My path home took me through an elevated walkway. Below me were municipal storage units. With a single glance, I could smell and taste the dust and stale air inside. While I have never been inside, I knew what I would experience. My knowing was filled with endless, intense memories I shared with my father and others in similar places. There were multiple external reminders. The dusty open box had been carelessly left unattended. The tree that was thriving despite no planning, welcome, or nurturing touch. The sidewalk covers were slightly ajar. Then, there was a graffiti-like x-mark as an unexpected reminder of random tags across different settings.
Knowing brought awareness and understanding. I thought of other places that were no longer priorities. With the passing of time, the mandate for care was lost or abandoned. With nobody to actively care, dust slowly gathered. The realities of seeds left unattended had taken on a life of their own. With the full range of my senses, I could feel and understand the scene below me.

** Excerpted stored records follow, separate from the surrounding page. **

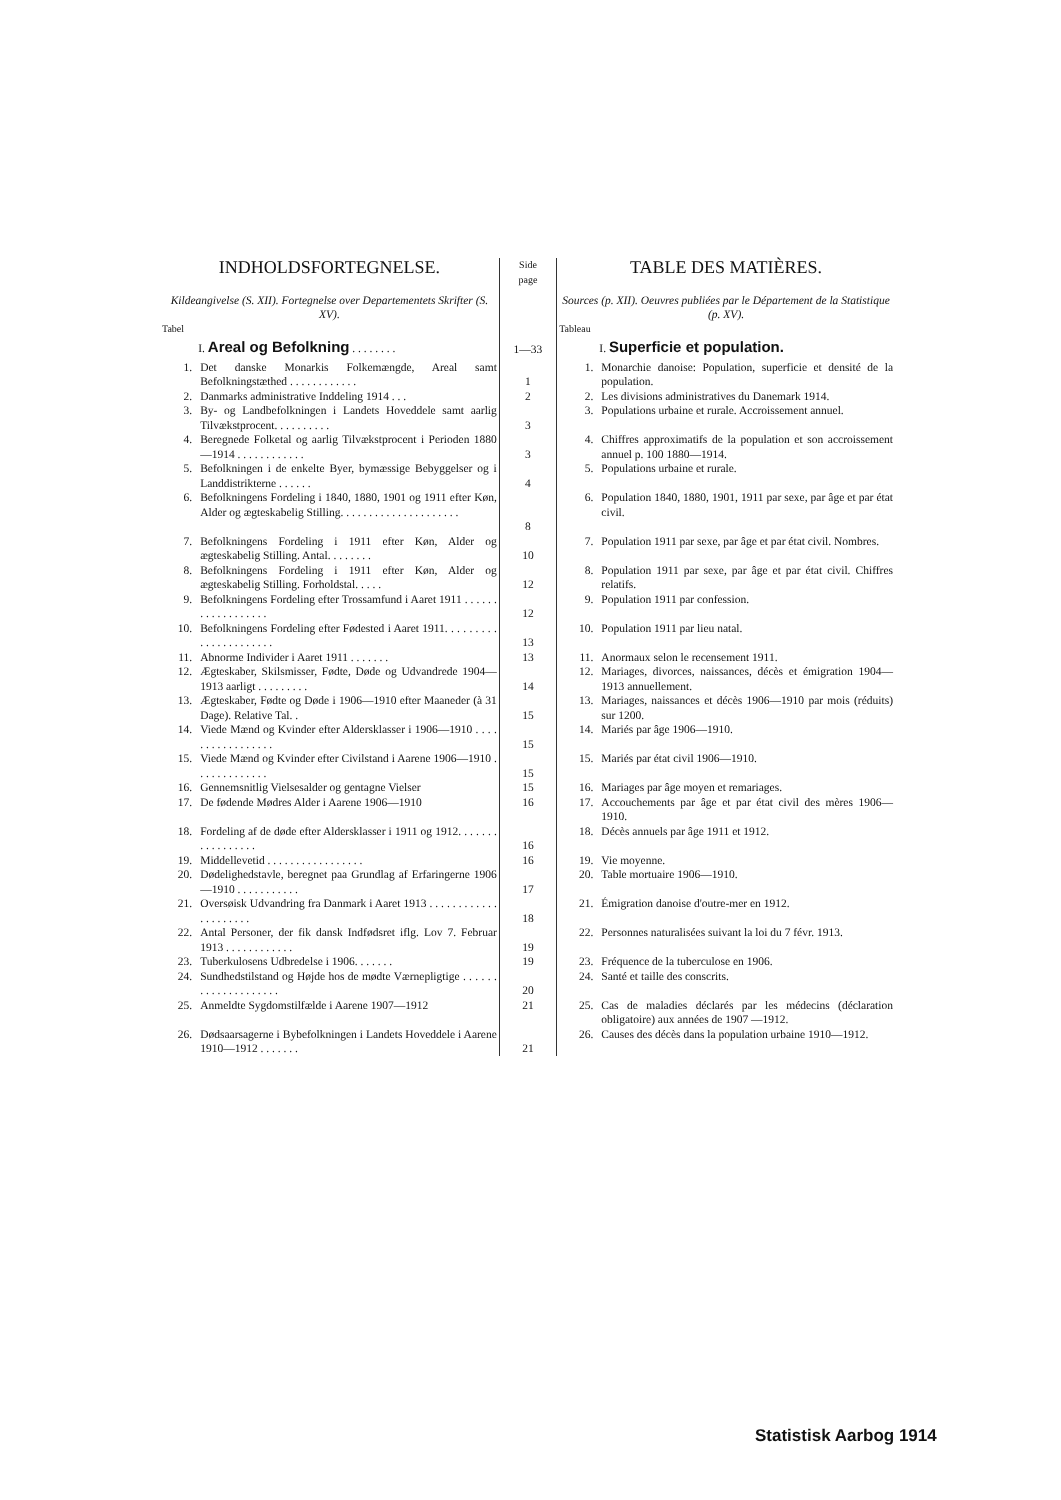| INDHOLDSFORTEGNELSE. | | Side page | TABLE DES MATIÈRES. | |
| --- | --- | --- | --- | --- |
| Kildeangivelse (S. XII). Fortegnelse over Departementets Skrifter (S. XV). Tabel | | | Sources (p. XII). Oeuvres publiées par le Département de la Statistique (p. XV). Tableau | |
| | I. Areal og Befolkning . . . . . . . . | 1—33 | | I. Superficie et population. |
| 1. | Det danske Monarkis Folkemængde, Areal samt Befolkningstæthed . . . . . . . . . . . . | 1 | 1. | Monarchie danoise: Population, superficie et densité de la population. |
| 2. | Danmarks administrative Inddeling 1914 . . . | 2 | 2. | Les divisions administratives du Danemark 1914. |
| 3. | By- og Landbefolkningen i Landets Hoveddele samt aarlig Tilvækstprocent. . . . . . . . . . | 3 | 3. | Populations urbaine et rurale. Accroissement annuel. |
| 4. | Beregnede Folketal og aarlig Tilvækstprocent i Perioden 1880—1914 . . . . . . . . . . . . | 3 | 4. | Chiffres approximatifs de la population et son accroissement annuel p. 100 1880—1914. |
| 5. | Befolkningen i de enkelte Byer, bymæssige Bebyggelser og i Landdistrikterne . . . . . . | 4 | 5. | Populations urbaine et rurale. |
| 6. | Befolkningens Fordeling i 1840, 1880, 1901 og 1911 efter Køn, Alder og ægteskabelig Stilling. . . . . . . . . . . . . . . . . . . . . | 8 | 6. | Population 1840, 1880, 1901, 1911 par sexe, par âge et par état civil. |
| 7. | Befolkningens Fordeling i 1911 efter Køn, Alder og ægteskabelig Stilling. Antal. . . . . . . . | 10 | 7. | Population 1911 par sexe, par âge et par état civil. Nombres. |
| 8. | Befolkningens Fordeling i 1911 efter Køn, Alder og ægteskabelig Stilling. Forholdstal. . . . . | 12 | 8. | Population 1911 par sexe, par âge et par état civil. Chiffres relatifs. |
| 9. | Befolkningens Fordeling efter Trossamfund i Aaret 1911 . . . . . . . . . . . . . . . . . . | 12 | 9. | Population 1911 par confession. |
| 10. | Befolkningens Fordeling efter Fødested i Aaret 1911. . . . . . . . . . . . . . . . . . . . . . | 13 | 10. | Population 1911 par lieu natal. |
| 11. | Abnorme Individer i Aaret 1911 . . . . . . . | 13 | 11. | Anormaux selon le recensement 1911. |
| 12. | Ægteskaber, Skilsmisser, Fødte, Døde og Udvandrede 1904—1913 aarligt . . . . . . . . . | 14 | 12. | Mariages, divorces, naissances, décès et émigration 1904—1913 annuellement. |
| 13. | Ægteskaber, Fødte og Døde i 1906—1910 efter Maaneder (à 31 Dage). Relative Tal. . | 15 | 13. | Mariages, naissances et décès 1906—1910 par mois (réduits) sur 1200. |
| 14. | Viede Mænd og Kvinder efter Aldersklasser i 1906—1910 . . . . . . . . . . . . . . . . . | 15 | 14. | Mariés par âge 1906—1910. |
| 15. | Viede Mænd og Kvinder efter Civilstand i Aarene 1906—1910 . . . . . . . . . . . . . | 15 | 15. | Mariés par état civil 1906—1910. |
| 16. | Gennemsnitlig Vielsesalder og gentagne Vielser | 15 | 16. | Mariages par âge moyen et remariages. |
| 17. | De fødende Mødres Alder i Aarene 1906—1910 | 16 | 17. | Accouchements par âge et par état civil des mères 1906—1910. |
| 18. | Fordeling af de døde efter Aldersklasser i 1911 og 1912. . . . . . . . . . . . . . . . . | 16 | 18. | Décès annuels par âge 1911 et 1912. |
| 19. | Middellevetid . . . . . . . . . . . . . . . . . | 16 | 19. | Vie moyenne. |
| 20. | Dødelighedstavle, beregnet paa Grundlag af Erfaringerne 1906—1910 . . . . . . . . . . . | 17 | 20. | Table mortuaire 1906—1910. |
| 21. | Oversøisk Udvandring fra Danmark i Aaret 1913 . . . . . . . . . . . . . . . . . . . . . | 18 | 21. | Émigration danoise d'outre-mer en 1912. |
| 22. | Antal Personer, der fik dansk Indfødsret iflg. Lov 7. Februar 1913 . . . . . . . . . . . . | 19 | 22. | Personnes naturalisées suivant la loi du 7 févr. 1913. |
| 23. | Tuberkulosens Udbredelse i 1906. . . . . . . | 19 | 23. | Fréquence de la tuberculose en 1906. |
| 24. | Sundhedstilstand og Højde hos de mødte Værnepligtige . . . . . . . . . . . . . . . . . . . . | 20 | 24. | Santé et taille des conscrits. |
| 25. | Anmeldte Sygdomstilfælde i Aarene 1907—1912 | 21 | 25. | Cas de maladies déclarés par les médecins (déclaration obligatoire) aux années de 1907 —1912. |
| 26. | Dødsaarsagerne i Bybefolkningen i Landets Hoveddele i Aarene 1910—1912 . . . . . . . | 21 | 26. | Causes des décès dans la population urbaine 1910—1912. |
Statistisk Aarbog 1914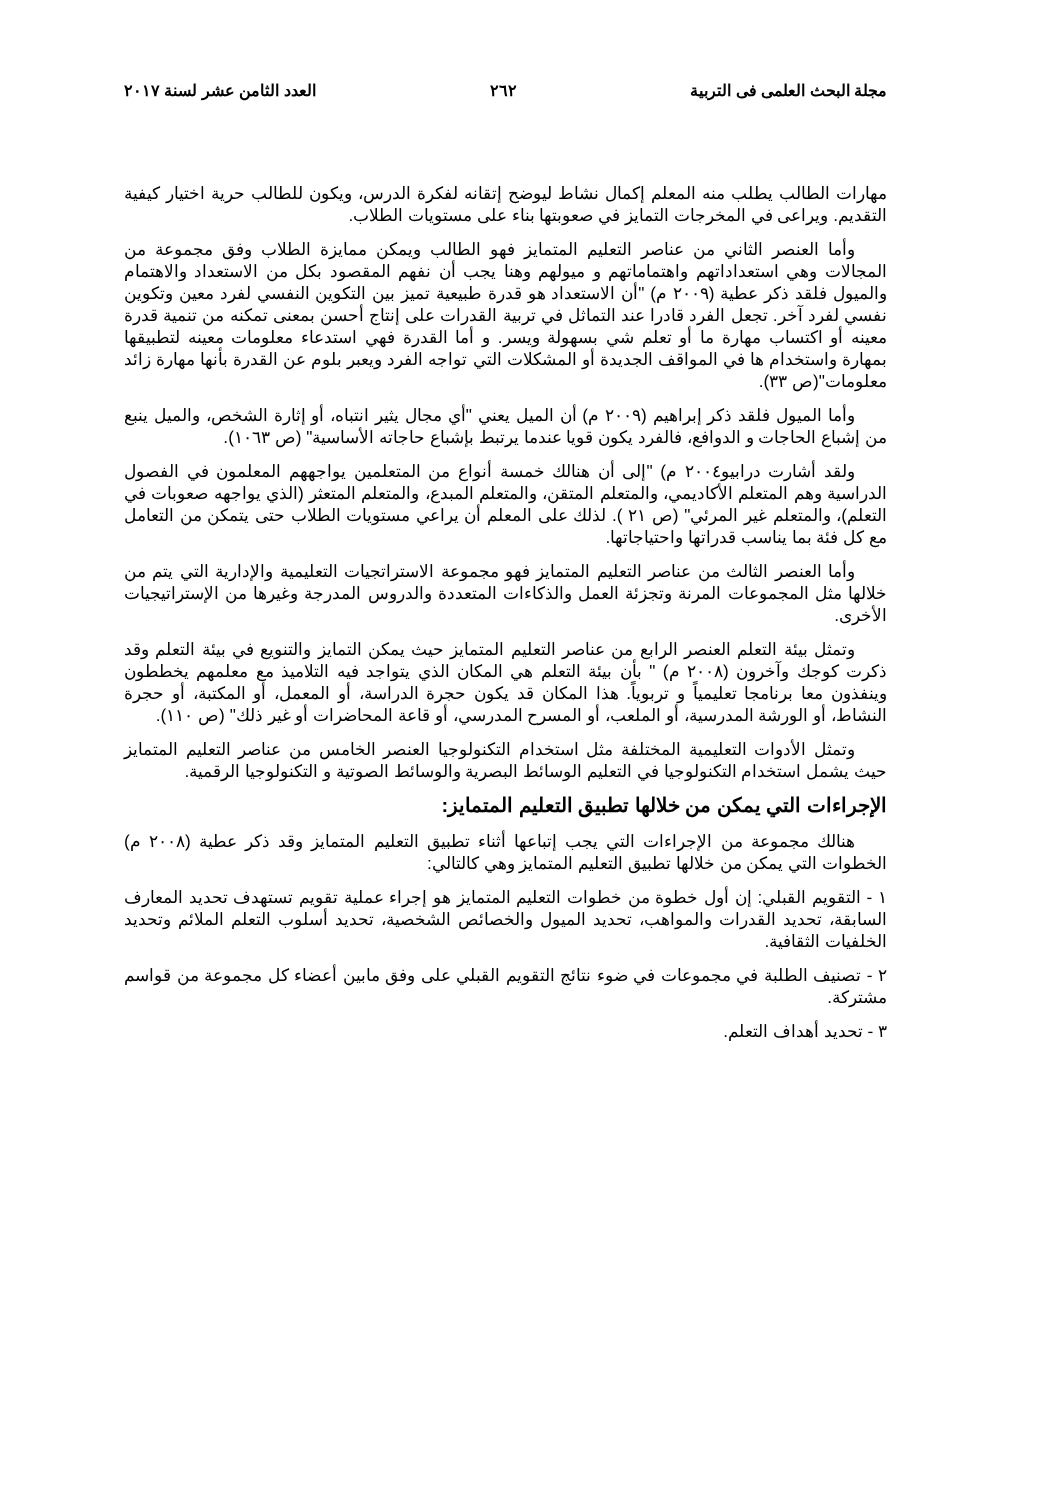مجلة البحث العلمى فى التربية ٢٦٢ العدد الثامن عشر لسنة ٢٠١٧
مهارات الطالب يطلب منه المعلم إكمال نشاط ليوضح إتقانه لفكرة الدرس، ويكون للطالب حرية اختيار كيفية التقديم. ويراعى في المخرجات التمايز في صعوبتها بناء على مستويات الطلاب.
وأما العنصر الثاني من عناصر التعليم المتمايز فهو الطالب ويمكن ممايزة الطلاب وفق مجموعة من المجالات وهي استعداداتهم واهتماماتهم و ميولهم وهنا يجب أن نفهم المقصود بكل من الاستعداد والاهتمام والميول فلقد ذكر عطية (٢٠٠٩ م) "أن الاستعداد هو قدرة طبيعية تميز بين التكوين النفسي لفرد معين وتكوين نفسي لفرد آخر. تجعل الفرد قادرا عند التماثل في تربية القدرات على إنتاج أحسن بمعنى تمكنه من تنمية قدرة معينه أو اكتساب مهارة ما أو تعلم شي بسهولة ويسر. و أما القدرة فهي استدعاء معلومات معينه لتطبيقها بمهارة واستخدام ها في المواقف الجديدة أو المشكلات التي تواجه الفرد ويعبر بلوم عن القدرة بأنها مهارة زائد معلومات"(ص ٣٣).
وأما الميول فلقد ذكر إبراهيم (٢٠٠٩ م) أن الميل يعني "أي مجال يثير انتباه، أو إثارة الشخص، والميل ينبع من إشباع الحاجات و الدوافع، فالفرد يكون قويا عندما يرتبط بإشباع حاجاته الأساسية" (ص ١٠٦٣).
ولقد أشارت درابيو٢٠٠٤ م) "إلى أن هنالك خمسة أنواع من المتعلمين يواجههم المعلمون في الفصول الدراسية وهم المتعلم الأكاديمي، والمتعلم المتقن، والمتعلم المبدع، والمتعلم المتعثر (الذي يواجهه صعوبات في التعلم)، والمتعلم غير المرئي" (ص ٢١ ). لذلك على المعلم أن يراعي مستويات الطلاب حتى يتمكن من التعامل مع كل فئة بما يناسب قدراتها واحتياجاتها.
وأما العنصر الثالث من عناصر التعليم المتمايز فهو مجموعة الاستراتجيات التعليمية والإدارية التي يتم من خلالها مثل المجموعات المرنة وتجزئة العمل والذكاءات المتعددة والدروس المدرجة وغيرها من الإستراتيجيات الأخرى.
وتمثل بيئة التعلم العنصر الرابع من عناصر التعليم المتمايز حيث يمكن التمايز والتنويع في بيئة التعلم وقد ذكرت كوجك وآخرون (٢٠٠٨ م) " بأن بيئة التعلم هي المكان الذي يتواجد فيه التلاميذ مع معلمهم يخططون وينفذون معا برنامجا تعليمياً و تربوياً. هذا المكان قد يكون حجرة الدراسة، أو المعمل، أو المكتبة، أو حجرة النشاط، أو الورشة المدرسية، أو الملعب، أو المسرح المدرسي، أو قاعة المحاضرات أو غير ذلك" (ص ١١٠).
وتمثل الأدوات التعليمية المختلفة مثل استخدام التكنولوجيا العنصر الخامس من عناصر التعليم المتمايز حيث يشمل استخدام التكنولوجيا في التعليم الوسائط البصرية والوسائط الصوتية و التكنولوجيا الرقمية.
الإجراءات التي يمكن من خلالها تطبيق التعليم المتمايز:
هنالك مجموعة من الإجراءات التي يجب إتباعها أثناء تطبيق التعليم المتمايز وقد ذكر عطية (٢٠٠٨ م) الخطوات التي يمكن من خلالها تطبيق التعليم المتمايز وهي كالتالي:
١ - التقويم القبلي: إن أول خطوة من خطوات التعليم المتمايز هو إجراء عملية تقويم تستهدف تحديد المعارف السابقة، تحديد القدرات والمواهب، تحديد الميول والخصائص الشخصية، تحديد أسلوب التعلم الملائم وتحديد الخلفيات الثقافية.
٢ - تصنيف الطلبة في مجموعات في ضوء نتائج التقويم القبلي على وفق مابين أعضاء كل مجموعة من قواسم مشتركة.
٣ - تحديد أهداف التعلم.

Knowing creates opportunities. If you had asked me to action what I saw, I would have closed the covers and levelled out the sidewalk. With a spirit of kindness and care, my priority would be safety. Everything after that would rest with those responsible for the use and care of the buildings. This scene took me to an old observation; “Every high priest selected to represent men and women before God and offer sacrifices for their sins should be able to deal gently with their failings since he knows what it’s like from his own experience.” (Hebrews 5.1, 2)
Knowing is an experienced-shaped call to action. I do not believe I am called to live anyone’s life other than my own. I can, with permission and a smile, freely share my experiences and insights. The permission does not come with a mandate on what follows. It is a story that echoes. Each is a gift wrapped in empathy and compassion.
Today is for living and being open along the journey with others.